Empowering perceptions
The company’s deployment of its ET Agricultural Brain in China stands out as a particularly interesting case study.
Collecting reams of processed data from its enterprise clients, it has developed machine learningempowered analytics technologies to create game-changing insights for the region’s farming community.
In essence, farmers have been provided with the necessary visual recognition and realtime environmental monitoring technologies to track the growth and conditions of crops and livestock via smartphone applications.
“Most companies are already sitting on a huge amount of data, but making intelligent use of the amassed data is even more important if they want to maximise the opportunities that technologies present,” Yuan adds.
As the conversation continues, the Group Vice President is quick to iterate that there are not many regions or industries that cannot be optimised by technology, the ET Agricultural Brain standing as a prime example of how traditional industries are being transformed with new-age technologies.
Such transitions have not been entirely straightforward, however, with a commitment to customary practices and conventional operations often posing as the biggest challenge in terms of adoption.
Yuan explains: “Our biggest hurdle comes from the traditional enterprise mindset towards new technology. The scalablity, flexiblity and agility of public cloud is undebatable, although it still takes time for the larger enterprises to truly recognise these competitive advantages.
“As we have seen from the early days of technology, change management is often the biggest hurdle to overcome. On the plusside, however, when the benefits are explained and change justified, people are more willing to embrace it.
“Bear in mind too that the way that the internet – and now, cloud – has revolutionsed life as we know it in the last two decades, people are generally more open to change; they see change as inevitable not just to keep ahead, but to keep up.”
Advocating collaboration
An increased willingness for collaboration has come in tandem with this openness to change, a second area that Alibaba Cloud is championing via its Tech for Change initiative.
Launched at Mobile World Congress in Barcelona earlier this year, it acts as a call out for ideas and joint efforts between enterprises, startups, young entrepreneurs and alike, encouraging them to work together to tackle global social and humanitarian challenges in areas such as education, economic
development and the environment through technology.
“The Tech for Change initiative is all about bringing together creativity and innovation to tackle critical problems and challenges faced by humanity,” replies Yuan when asked about this initiative.

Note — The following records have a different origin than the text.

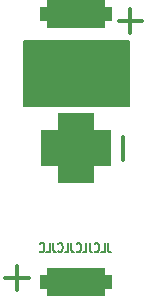
<source format=gbr>
%TF.GenerationSoftware,KiCad,Pcbnew,7.0.6*%
%TF.CreationDate,2023-07-24T21:53:20+02:00*%
%TF.ProjectId,beacon,62656163-6f6e-42e6-9b69-6361645f7063,rev?*%
%TF.SameCoordinates,Original*%
%TF.FileFunction,Legend,Bot*%
%TF.FilePolarity,Positive*%
%FSLAX46Y46*%
G04 Gerber Fmt 4.6, Leading zero omitted, Abs format (unit mm)*
G04 Created by KiCad (PCBNEW 7.0.6) date 2023-07-24 21:53:20*
%MOMM*%
%LPD*%
G01*
G04 APERTURE LIST*
G04 Aperture macros list*
%AMRoundRect*
0 Rectangle with rounded corners*
0 $1 Rounding radius*
0 $2 $3 $4 $5 $6 $7 $8 $9 X,Y pos of 4 corners*
0 Add a 4 corners polygon primitive as box body*
4,1,4,$2,$3,$4,$5,$6,$7,$8,$9,$2,$3,0*
0 Add four circle primitives for the rounded corners*
1,1,$1+$1,$2,$3*
1,1,$1+$1,$4,$5*
1,1,$1+$1,$6,$7*
1,1,$1+$1,$8,$9*
0 Add four rect primitives between the rounded corners*
20,1,$1+$1,$2,$3,$4,$5,0*
20,1,$1+$1,$4,$5,$6,$7,0*
20,1,$1+$1,$6,$7,$8,$9,0*
20,1,$1+$1,$8,$9,$2,$3,0*%
G04 Aperture macros list end*
%ADD10C,0.150000*%
%ADD11C,0.300000*%
%ADD12C,1.300000*%
%ADD13C,1.700000*%
%ADD14O,1.700000X1.700000*%
%ADD15RoundRect,0.600000X-2.450000X0.600000X-2.450000X-0.600000X2.450000X-0.600000X2.450000X0.600000X0*%
%ADD16RoundRect,1.500000X-1.500000X1.500000X-1.500000X-1.500000X1.500000X-1.500000X1.500000X1.500000X0*%
G04 APERTURE END LIST*
D10*
X3100000Y23600000D02*
X12000000Y23600000D01*
X12000000Y18100000D01*
X3100000Y18100000D01*
X3100000Y23600000D01*
G36*
X3100000Y23600000D02*
G01*
X12000000Y23600000D01*
X12000000Y18100000D01*
X3100000Y18100000D01*
X3100000Y23600000D01*
G37*
X10187030Y6505705D02*
X10187030Y5934277D01*
X10187030Y5934277D02*
X10215601Y5819991D01*
X10215601Y5819991D02*
X10272744Y5743800D01*
X10272744Y5743800D02*
X10358458Y5705705D01*
X10358458Y5705705D02*
X10415601Y5705705D01*
X9615601Y5705705D02*
X9901315Y5705705D01*
X9901315Y5705705D02*
X9901315Y6505705D01*
X9072744Y5781896D02*
X9101316Y5743800D01*
X9101316Y5743800D02*
X9187030Y5705705D01*
X9187030Y5705705D02*
X9244173Y5705705D01*
X9244173Y5705705D02*
X9329887Y5743800D01*
X9329887Y5743800D02*
X9387030Y5819991D01*
X9387030Y5819991D02*
X9415601Y5896181D01*
X9415601Y5896181D02*
X9444173Y6048562D01*
X9444173Y6048562D02*
X9444173Y6162848D01*
X9444173Y6162848D02*
X9415601Y6315229D01*
X9415601Y6315229D02*
X9387030Y6391420D01*
X9387030Y6391420D02*
X9329887Y6467610D01*
X9329887Y6467610D02*
X9244173Y6505705D01*
X9244173Y6505705D02*
X9187030Y6505705D01*
X9187030Y6505705D02*
X9101316Y6467610D01*
X9101316Y6467610D02*
X9072744Y6429515D01*
X8644173Y6505705D02*
X8644173Y5934277D01*
X8644173Y5934277D02*
X8672744Y5819991D01*
X8672744Y5819991D02*
X8729887Y5743800D01*
X8729887Y5743800D02*
X8815601Y5705705D01*
X8815601Y5705705D02*
X8872744Y5705705D01*
X8072744Y5705705D02*
X8358458Y5705705D01*
X8358458Y5705705D02*
X8358458Y6505705D01*
X7529887Y5781896D02*
X7558459Y5743800D01*
X7558459Y5743800D02*
X7644173Y5705705D01*
X7644173Y5705705D02*
X7701316Y5705705D01*
X7701316Y5705705D02*
X7787030Y5743800D01*
X7787030Y5743800D02*
X7844173Y5819991D01*
X7844173Y5819991D02*
X7872744Y5896181D01*
X7872744Y5896181D02*
X7901316Y6048562D01*
X7901316Y6048562D02*
X7901316Y6162848D01*
X7901316Y6162848D02*
X7872744Y6315229D01*
X7872744Y6315229D02*
X7844173Y6391420D01*
X7844173Y6391420D02*
X7787030Y6467610D01*
X7787030Y6467610D02*
X7701316Y6505705D01*
X7701316Y6505705D02*
X7644173Y6505705D01*
X7644173Y6505705D02*
X7558459Y6467610D01*
X7558459Y6467610D02*
X7529887Y6429515D01*
X7101316Y6505705D02*
X7101316Y5934277D01*
X7101316Y5934277D02*
X7129887Y5819991D01*
X7129887Y5819991D02*
X7187030Y5743800D01*
X7187030Y5743800D02*
X7272744Y5705705D01*
X7272744Y5705705D02*
X7329887Y5705705D01*
X6529887Y5705705D02*
X6815601Y5705705D01*
X6815601Y5705705D02*
X6815601Y6505705D01*
X5987030Y5781896D02*
X6015602Y5743800D01*
X6015602Y5743800D02*
X6101316Y5705705D01*
X6101316Y5705705D02*
X6158459Y5705705D01*
X6158459Y5705705D02*
X6244173Y5743800D01*
X6244173Y5743800D02*
X6301316Y5819991D01*
X6301316Y5819991D02*
X6329887Y5896181D01*
X6329887Y5896181D02*
X6358459Y6048562D01*
X6358459Y6048562D02*
X6358459Y6162848D01*
X6358459Y6162848D02*
X6329887Y6315229D01*
X6329887Y6315229D02*
X6301316Y6391420D01*
X6301316Y6391420D02*
X6244173Y6467610D01*
X6244173Y6467610D02*
X6158459Y6505705D01*
X6158459Y6505705D02*
X6101316Y6505705D01*
X6101316Y6505705D02*
X6015602Y6467610D01*
X6015602Y6467610D02*
X5987030Y6429515D01*
X5558459Y6505705D02*
X5558459Y5934277D01*
X5558459Y5934277D02*
X5587030Y5819991D01*
X5587030Y5819991D02*
X5644173Y5743800D01*
X5644173Y5743800D02*
X5729887Y5705705D01*
X5729887Y5705705D02*
X5787030Y5705705D01*
X4987030Y5705705D02*
X5272744Y5705705D01*
X5272744Y5705705D02*
X5272744Y6505705D01*
X4444173Y5781896D02*
X4472745Y5743800D01*
X4472745Y5743800D02*
X4558459Y5705705D01*
X4558459Y5705705D02*
X4615602Y5705705D01*
X4615602Y5705705D02*
X4701316Y5743800D01*
X4701316Y5743800D02*
X4758459Y5819991D01*
X4758459Y5819991D02*
X4787030Y5896181D01*
X4787030Y5896181D02*
X4815602Y6048562D01*
X4815602Y6048562D02*
X4815602Y6162848D01*
X4815602Y6162848D02*
X4787030Y6315229D01*
X4787030Y6315229D02*
X4758459Y6391420D01*
X4758459Y6391420D02*
X4701316Y6467610D01*
X4701316Y6467610D02*
X4615602Y6505705D01*
X4615602Y6505705D02*
X4558459Y6505705D01*
X4558459Y6505705D02*
X4472745Y6467610D01*
X4472745Y6467610D02*
X4444173Y6429515D01*
D11*
%TO.C,BT1*%
X12100000Y26300000D02*
X12100000Y24300000D01*
X11100000Y25300000D02*
X13100000Y25300000D01*
X11500000Y15500000D02*
X11500000Y13500000D01*
X2500000Y4500000D02*
X2500000Y2500000D01*
X3500000Y3500000D02*
X1500000Y3500000D01*
%TD*%
%LPC*%
D12*
%TO.C,H2*%
X13000000Y3800000D03*
%TD*%
D13*
%TO.C,J1*%
X12500000Y875000D03*
D14*
X9960000Y875000D03*
X7420000Y875000D03*
X4880000Y875000D03*
X2340000Y875000D03*
%TD*%
D12*
%TO.C,H1*%
X2500000Y24600000D03*
%TD*%
D15*
%TO.C,BT1*%
X7500000Y25850000D03*
X7500000Y3150000D03*
D16*
X7500000Y14500000D03*
%TD*%
%LPD*%
M02*

</source>
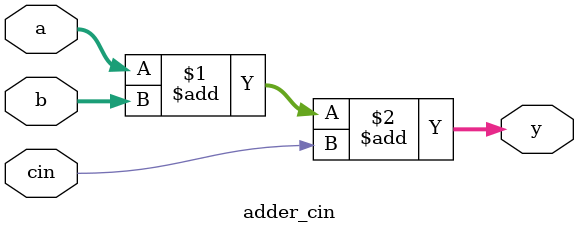
<source format=sv>
module adder_cin
	#(parameter width = 18) 
	(input logic [width-1:0] a, b,
	input logic cin,
	output logic [width-1:0] y);
	assign y = a + b + cin;
endmodule
</source>
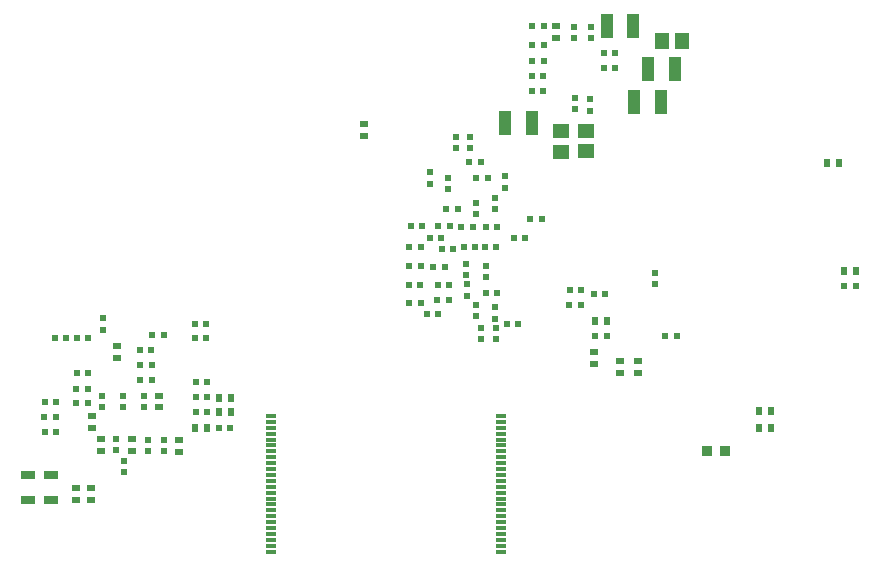
<source format=gbr>
G04 EAGLE Gerber RS-274X export*
G75*
%MOMM*%
%FSLAX34Y34*%
%LPD*%
%INSolderpaste Bottom*%
%IPPOS*%
%AMOC8*
5,1,8,0,0,1.08239X$1,22.5*%
G01*
G04 Define Apertures*
%ADD10R,0.560000X0.629100*%
%ADD11R,0.629100X0.560000*%
%ADD12R,0.900000X0.300000*%
%ADD13R,0.535100X0.644000*%
%ADD14R,0.644000X0.535100*%
%ADD15R,1.079100X2.129100*%
%ADD16R,1.465300X1.164600*%
%ADD17R,1.164600X1.465300*%
%ADD18R,0.920900X0.970200*%
%ADD19R,1.204800X0.749200*%
D10*
X441726Y308356D03*
X432034Y308356D03*
D11*
X488188Y340594D03*
X488188Y350286D03*
X479806Y239288D03*
X479806Y229596D03*
D10*
X416834Y258318D03*
X407142Y258318D03*
X461284Y307340D03*
X451592Y307340D03*
X481858Y307340D03*
X472166Y307340D03*
X510012Y313944D03*
X519704Y313944D03*
X481122Y290322D03*
X471430Y290322D03*
X424668Y298196D03*
X434360Y298196D03*
X427970Y273812D03*
X437662Y273812D03*
D11*
X456184Y258592D03*
X456184Y248900D03*
D10*
X453624Y290322D03*
X463316Y290322D03*
X581680Y454406D03*
X571988Y454406D03*
X444468Y288798D03*
X434776Y288798D03*
D11*
X455676Y275916D03*
X455676Y266224D03*
D10*
X441472Y258318D03*
X431780Y258318D03*
D11*
X472440Y274594D03*
X472440Y264902D03*
X464312Y241574D03*
X464312Y231882D03*
D10*
X408920Y308356D03*
X418612Y308356D03*
X407396Y274320D03*
X417088Y274320D03*
X407396Y290068D03*
X417088Y290068D03*
X572343Y442214D03*
X582035Y442214D03*
D11*
X560578Y415564D03*
X560578Y405872D03*
X547624Y416554D03*
X547624Y406862D03*
D10*
X481858Y251206D03*
X472166Y251206D03*
D11*
X480060Y322306D03*
X480060Y331998D03*
D10*
X440710Y245618D03*
X431018Y245618D03*
D11*
X463804Y327934D03*
X463804Y318242D03*
D10*
X496042Y297688D03*
X505734Y297688D03*
X432160Y233875D03*
X422468Y233875D03*
X407396Y242824D03*
X417088Y242824D03*
D11*
X480822Y212122D03*
X480822Y221814D03*
D10*
X499638Y225552D03*
X489946Y225552D03*
X448330Y322326D03*
X438638Y322326D03*
D11*
X447294Y383814D03*
X447294Y374122D03*
X458978Y383814D03*
X458978Y374122D03*
X468122Y221814D03*
X468122Y212122D03*
D10*
X521228Y477266D03*
X511536Y477266D03*
D12*
X290250Y32327D03*
X290250Y37327D03*
X290250Y42327D03*
X290250Y47327D03*
X290250Y52327D03*
X290250Y57327D03*
X290250Y62327D03*
X290250Y67327D03*
X290250Y72327D03*
X290250Y77327D03*
X290250Y82327D03*
X290250Y87327D03*
X290250Y92327D03*
X290250Y97327D03*
X290250Y102327D03*
X290250Y107327D03*
X290250Y112327D03*
X290250Y117327D03*
X290250Y122327D03*
X290250Y127327D03*
X290250Y132327D03*
X290250Y137327D03*
X290250Y142327D03*
X290250Y147327D03*
X485250Y147327D03*
X485250Y142327D03*
X485250Y137327D03*
X485250Y132327D03*
X485250Y127327D03*
X485250Y122327D03*
X485250Y117327D03*
X485250Y112327D03*
X485250Y107327D03*
X485250Y102327D03*
X485250Y97327D03*
X485250Y92327D03*
X485250Y87327D03*
X485250Y82327D03*
X485250Y77327D03*
X485250Y72327D03*
X485250Y67327D03*
X485250Y62327D03*
X485250Y57327D03*
X485250Y52327D03*
X485250Y47327D03*
X485250Y42327D03*
X485250Y37327D03*
X485250Y32327D03*
D13*
X713735Y151638D03*
X703585Y151638D03*
X713735Y137160D03*
X703585Y137160D03*
D14*
X195580Y164587D03*
X195580Y154437D03*
X146304Y117861D03*
X146304Y128011D03*
X172466Y117861D03*
X172466Y128011D03*
X212344Y117099D03*
X212344Y127249D03*
D13*
X236469Y137414D03*
X226319Y137414D03*
X246131Y150368D03*
X256281Y150368D03*
D14*
X159766Y206497D03*
X159766Y196347D03*
D13*
X246131Y162560D03*
X256281Y162560D03*
D10*
X785388Y257302D03*
X775696Y257302D03*
D14*
X586232Y183853D03*
X586232Y194003D03*
D10*
X574822Y214630D03*
X565130Y214630D03*
X573298Y250190D03*
X563606Y250190D03*
D14*
X138684Y137419D03*
X138684Y147569D03*
D11*
X147574Y154666D03*
X147574Y164358D03*
X165100Y154666D03*
X165100Y164358D03*
X182626Y154666D03*
X182626Y164358D03*
X159004Y127782D03*
X159004Y118090D03*
X186436Y127020D03*
X186436Y117328D03*
X199390Y127020D03*
X199390Y117328D03*
D10*
X256052Y137414D03*
X246360Y137414D03*
X226548Y150368D03*
X236240Y150368D03*
X226548Y163322D03*
X236240Y163322D03*
X226548Y175866D03*
X236240Y175866D03*
X189250Y177800D03*
X179558Y177800D03*
X189250Y190246D03*
X179558Y190246D03*
X188996Y202946D03*
X179304Y202946D03*
X225778Y212902D03*
X235470Y212902D03*
X225828Y225044D03*
X235520Y225044D03*
X199664Y215900D03*
X189972Y215900D03*
X458196Y362204D03*
X467888Y362204D03*
D11*
X424688Y343896D03*
X424688Y353588D03*
D10*
X464292Y348742D03*
X473984Y348742D03*
D11*
X439928Y339070D03*
X439928Y348762D03*
D13*
X760930Y361247D03*
X771080Y361247D03*
D10*
X520948Y422656D03*
X511256Y422656D03*
X520948Y434848D03*
X511256Y434848D03*
D14*
X531622Y477766D03*
X531622Y467616D03*
D11*
X148082Y229890D03*
X148082Y220198D03*
D10*
X125964Y213106D03*
X135656Y213106D03*
X125964Y183388D03*
X135656Y183388D03*
X125710Y170434D03*
X135402Y170434D03*
X125456Y157988D03*
X135148Y157988D03*
X108478Y158750D03*
X98786Y158750D03*
X108224Y146050D03*
X98532Y146050D03*
D11*
X165847Y109188D03*
X165847Y99496D03*
D10*
X117114Y213106D03*
X107422Y213106D03*
X108732Y133858D03*
X99040Y133858D03*
D15*
X609894Y440804D03*
X632394Y440804D03*
X598077Y413266D03*
X620577Y413266D03*
X511376Y395029D03*
X488876Y395029D03*
D16*
X535940Y388484D03*
X535940Y370976D03*
X556768Y388738D03*
X556768Y371230D03*
D17*
X621166Y464566D03*
X638674Y464566D03*
D11*
X547116Y467086D03*
X547116Y476778D03*
X561340Y466985D03*
X561340Y476677D03*
D10*
X521228Y447548D03*
X511536Y447548D03*
X521381Y461264D03*
X511689Y461264D03*
D14*
X600710Y194051D03*
X600710Y183901D03*
D13*
X574749Y227292D03*
X564599Y227292D03*
D14*
X563880Y201163D03*
X563880Y191013D03*
D18*
X659258Y117602D03*
X674750Y117602D03*
D15*
X597228Y477416D03*
X574728Y477416D03*
D13*
X785363Y269748D03*
X775213Y269748D03*
D11*
X615442Y268498D03*
X615442Y258806D03*
D10*
X624058Y214884D03*
X633750Y214884D03*
X552978Y253746D03*
X543286Y253746D03*
X552724Y241300D03*
X543032Y241300D03*
D19*
X84710Y76368D03*
X84710Y97368D03*
X103758Y97368D03*
X103758Y76368D03*
D14*
X138176Y76459D03*
X138176Y86609D03*
X125476Y75951D03*
X125476Y86101D03*
X368750Y394455D03*
X368750Y384305D03*
M02*

</source>
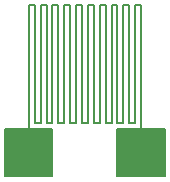
<source format=gbr>
%TF.GenerationSoftware,KiCad,Pcbnew,9.0.0-9.0.0-2~ubuntu22.04.1*%
%TF.CreationDate,2025-04-11T17:55:25+02:00*%
%TF.ProjectId,sensor,73656e73-6f72-42e6-9b69-6361645f7063,rev?*%
%TF.SameCoordinates,Original*%
%TF.FileFunction,Copper,L2,Bot*%
%TF.FilePolarity,Positive*%
%FSLAX46Y46*%
G04 Gerber Fmt 4.6, Leading zero omitted, Abs format (unit mm)*
G04 Created by KiCad (PCBNEW 9.0.0-9.0.0-2~ubuntu22.04.1) date 2025-04-11 17:55:25*
%MOMM*%
%LPD*%
G01*
G04 APERTURE LIST*
%TA.AperFunction,Conductor*%
%ADD10C,0.200000*%
%TD*%
%TA.AperFunction,Conductor*%
%ADD11C,0.150000*%
%TD*%
G04 APERTURE END LIST*
%TO.N,sens*%
D10*
X123000000Y-90500000D02*
X127000000Y-90500000D01*
X127000000Y-94500000D01*
X123000000Y-94500000D01*
X123000000Y-90500000D01*
%TA.AperFunction,Conductor*%
G36*
X123000000Y-90500000D02*
G01*
X127000000Y-90500000D01*
X127000000Y-94500000D01*
X123000000Y-94500000D01*
X123000000Y-90500000D01*
G37*
%TD.AperFunction*%
X132500000Y-90500000D02*
X136500000Y-90500000D01*
X136500000Y-94500000D01*
X132500000Y-94500000D01*
X132500000Y-90500000D01*
%TA.AperFunction,Conductor*%
G36*
X132500000Y-90500000D02*
G01*
X136500000Y-90500000D01*
X136500000Y-94500000D01*
X132500000Y-94500000D01*
X132500000Y-90500000D01*
G37*
%TD.AperFunction*%
%TD*%
D11*
%TO.N,sens*%
X127500000Y-80000000D02*
X127500000Y-90000000D01*
X134000000Y-80000000D02*
X134500000Y-80000000D01*
X129000000Y-80000000D02*
X129500000Y-80000000D01*
X127000000Y-80000000D02*
X127500000Y-80000000D01*
X125000000Y-80000000D02*
X125500000Y-80000000D01*
X129500000Y-80000000D02*
X129500000Y-90000000D01*
X131000000Y-80000000D02*
X131500000Y-80000000D01*
X132500000Y-80000000D02*
X132500000Y-90000000D01*
X129000000Y-90000000D02*
X129000000Y-80000000D01*
X126000000Y-90000000D02*
X126000000Y-80000000D01*
X134000000Y-90000000D02*
X134000000Y-80000000D01*
X130500000Y-80000000D02*
X130500000Y-90000000D01*
X126500000Y-80000000D02*
X126500000Y-90000000D01*
X129500000Y-90000000D02*
X130000000Y-90000000D01*
X134500000Y-80000000D02*
X134500000Y-92500000D01*
X128000000Y-80000000D02*
X128500000Y-80000000D01*
X132500000Y-90000000D02*
X133000000Y-90000000D01*
X130000000Y-80000000D02*
X130500000Y-80000000D01*
X131500000Y-80000000D02*
X131500000Y-90000000D01*
X128500000Y-80000000D02*
X128500000Y-90000000D01*
X125500000Y-80000000D02*
X125500000Y-90000000D01*
X132000000Y-90000000D02*
X132000000Y-80000000D01*
X125000000Y-92500000D02*
X125000000Y-80000000D01*
X133000000Y-90000000D02*
X133000000Y-80000000D01*
X133500000Y-90000000D02*
X134000000Y-90000000D01*
X127000000Y-90000000D02*
X127000000Y-80000000D01*
X128500000Y-90000000D02*
X129000000Y-90000000D01*
X131500000Y-90000000D02*
X132000000Y-90000000D01*
X125500000Y-90000000D02*
X126000000Y-90000000D01*
X127500000Y-90000000D02*
X128000000Y-90000000D01*
X130000000Y-90000000D02*
X130000000Y-80000000D01*
X131000000Y-90000000D02*
X131000000Y-80000000D01*
X126000000Y-80000000D02*
X126500000Y-80000000D01*
X133500000Y-80000000D02*
X133500000Y-90000000D01*
X132000000Y-80000000D02*
X132500000Y-80000000D01*
X126500000Y-90000000D02*
X127000000Y-90000000D01*
X128000000Y-90000000D02*
X128000000Y-80000000D01*
X133000000Y-80000000D02*
X133500000Y-80000000D01*
X130500000Y-90000000D02*
X131000000Y-90000000D01*
%TD*%
M02*

</source>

“By making technology more accessible and affordable, we can inspire creativity and nurture the next generation of game-changers who will make our world a better place.”
As part of this pledge, Alibaba Cloud is providing the cloud infrastructure needed to transform businesses globally, offering partners access to its technology expertise, global computing resources and talent development programmes.
These include Create@Alibaba Cloud, a global scheme focused on accelerating business success for startups, and Tianchi, its AI competition platform.
And while these tools, and indeed
Alibaba’s role, are particularly proactive in this space, Yuan’s concluding statements resonate with one point: that the company can’t drive transformation alone.